The “Michael Jackson” in Boston’s pre-adolescent answer to the Jackson 5, New Edition, Brown formed the group himself when he was nine, in 1978. They signed to Arthur Baker’s Streetwise Records in 1982, and promptly had a massive hit on both sides of the Atlantic with Candy Girl. Even 37 years later, that single – on which Brown sang co-lead – is a delightful piece of bubblegum R&B (albeit one so indebted to the Jacksons that it might have been called DEF). Brown was a troubled kid, though, and got thrown out of the group in 1985 owing to his behaviour. He would never again sound innocent the way he did on his three albums with New Edition.

‘I’m no disco queen!’ ... Alanis Morissette.

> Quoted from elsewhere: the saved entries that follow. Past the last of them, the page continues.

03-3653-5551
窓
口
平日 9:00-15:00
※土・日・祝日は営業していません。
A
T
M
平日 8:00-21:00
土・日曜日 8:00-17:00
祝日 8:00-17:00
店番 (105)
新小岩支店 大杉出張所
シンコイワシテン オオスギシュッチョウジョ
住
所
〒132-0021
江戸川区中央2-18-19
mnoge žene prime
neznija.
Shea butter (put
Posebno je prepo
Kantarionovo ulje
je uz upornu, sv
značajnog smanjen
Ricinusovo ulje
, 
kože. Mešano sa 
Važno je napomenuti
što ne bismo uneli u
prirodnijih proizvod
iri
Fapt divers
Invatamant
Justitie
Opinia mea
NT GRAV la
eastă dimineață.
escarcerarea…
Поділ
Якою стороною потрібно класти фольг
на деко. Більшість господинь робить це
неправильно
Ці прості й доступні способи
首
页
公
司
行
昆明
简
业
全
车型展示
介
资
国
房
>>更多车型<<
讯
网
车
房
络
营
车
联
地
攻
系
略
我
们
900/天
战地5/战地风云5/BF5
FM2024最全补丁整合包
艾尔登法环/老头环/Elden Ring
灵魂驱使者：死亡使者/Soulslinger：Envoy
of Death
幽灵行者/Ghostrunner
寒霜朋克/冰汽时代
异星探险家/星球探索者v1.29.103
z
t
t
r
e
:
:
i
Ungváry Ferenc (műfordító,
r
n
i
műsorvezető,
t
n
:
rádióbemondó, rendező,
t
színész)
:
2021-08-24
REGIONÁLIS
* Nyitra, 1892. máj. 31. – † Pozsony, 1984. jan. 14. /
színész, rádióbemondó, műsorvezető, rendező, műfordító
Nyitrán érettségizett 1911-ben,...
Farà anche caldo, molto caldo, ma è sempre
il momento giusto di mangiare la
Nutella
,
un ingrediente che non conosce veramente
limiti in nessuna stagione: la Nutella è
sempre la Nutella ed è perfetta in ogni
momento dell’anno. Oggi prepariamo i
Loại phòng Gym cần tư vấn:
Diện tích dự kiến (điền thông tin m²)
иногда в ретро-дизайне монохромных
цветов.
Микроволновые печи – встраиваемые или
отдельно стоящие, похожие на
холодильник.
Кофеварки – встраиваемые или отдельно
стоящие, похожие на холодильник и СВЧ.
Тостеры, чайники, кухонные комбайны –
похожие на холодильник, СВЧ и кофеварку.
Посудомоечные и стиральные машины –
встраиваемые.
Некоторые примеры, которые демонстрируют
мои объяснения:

‘I’m no disco queen!’ … Alanis Morissette. Photograph: Eric Robert/Sygma via Getty Images
Alanis Morissette

Jagged Little Pill in 1995 wasn’t Alanis Morissette’s emergence, fully formed, into the world. It was, as much as anything, a reaction to the experience of being a teen star, albeit only in Canada. She had made two hit albums – Alanis and Now Is the Time – and won several Juno awards. While she co-wrote across both of them, the sense remained of someone being moulded to fit a record label’s idea of what a teenage singer should be: “My name is Alanis, I’m just 16 / So gimme a break / I’m no disco queen,” she sang on Oh Yeah, from her debut. The first record was dance-pop, the second a little more grown-up (and less successful), and you can hear a voice that is a thousand times better than, say, that of Tiffany or Debbie Gibson; on The Time of Your Life, from Now Is the Time, you can hear the phrasing and delivery of Jagged Little Pill falling into place. But there was darkness to it all. Morrissette later said she was put under such pressure to lose weight that she developed anorexia, and took years to overcome her eating disorders. That confusion would tumble out on Jagged Little Pill.

Marc Bolan

Like Bowie, Bolan spent much of the 1960s trying to work out how to become himself. And, like Bowie, he left behind plenty of recorded evidence of his voyage of self-discovery: The Wizard and the Third Degree are zippy enough; Hippy Gumbo prefigures Tyrannosaurus Rex. But things got interesting when Bolan joined the mod-psych band John’s Children in 1967. His two best-known songs for them – much celebrated and oft-compiled – are genuinely brilliant. Midsummer Night’s Scene is both haunted and hammering, the sound of purple hearts and blotter acid at the same time (the style that later got named “freakbeat”); Desdemona was banned by the BBC for the lyric “lift up your skirt and fly”. As Rob Chapman wrote in Psychedelia and Other Colours: “Bolan is only let loose at the very end, screaming the chorus line like he has no previous acquaintance with the lyrics or indeed the key he’s supposed to be singing in. He sounds unhinged.”

Neil Young and Rick James

Two for the price of one, because the most contrary man in the history of rock music and the future Super Freak shared stages together in the mid-60s as part of the Mynah Birds, the best Toronto R&B/soul band to be signed to Motown, albeit in a field of one. It wasn’t really Young’s metier – he was already singing folk when roped in to play guitar – and the band fell apart in 1966 when James was sentenced to five months’ hard labour for going Awol from the US navy (his issues with the navy are a long and fascinating story). Though nothing was released at the time (it emerged later on compilations), the Mynah Birds did get round to recording for Motown before their career was derailed, and the music is worth hearing, for its berserk variety: I’ll Wait Forever is pure folk-rock; I Got You (In My Soul) is stomping garage R&B; It’s My Time, the gem, is beautiful, ecstatic soul, but with a Byrdsy guitar line. What a strange, compelling group they might have become.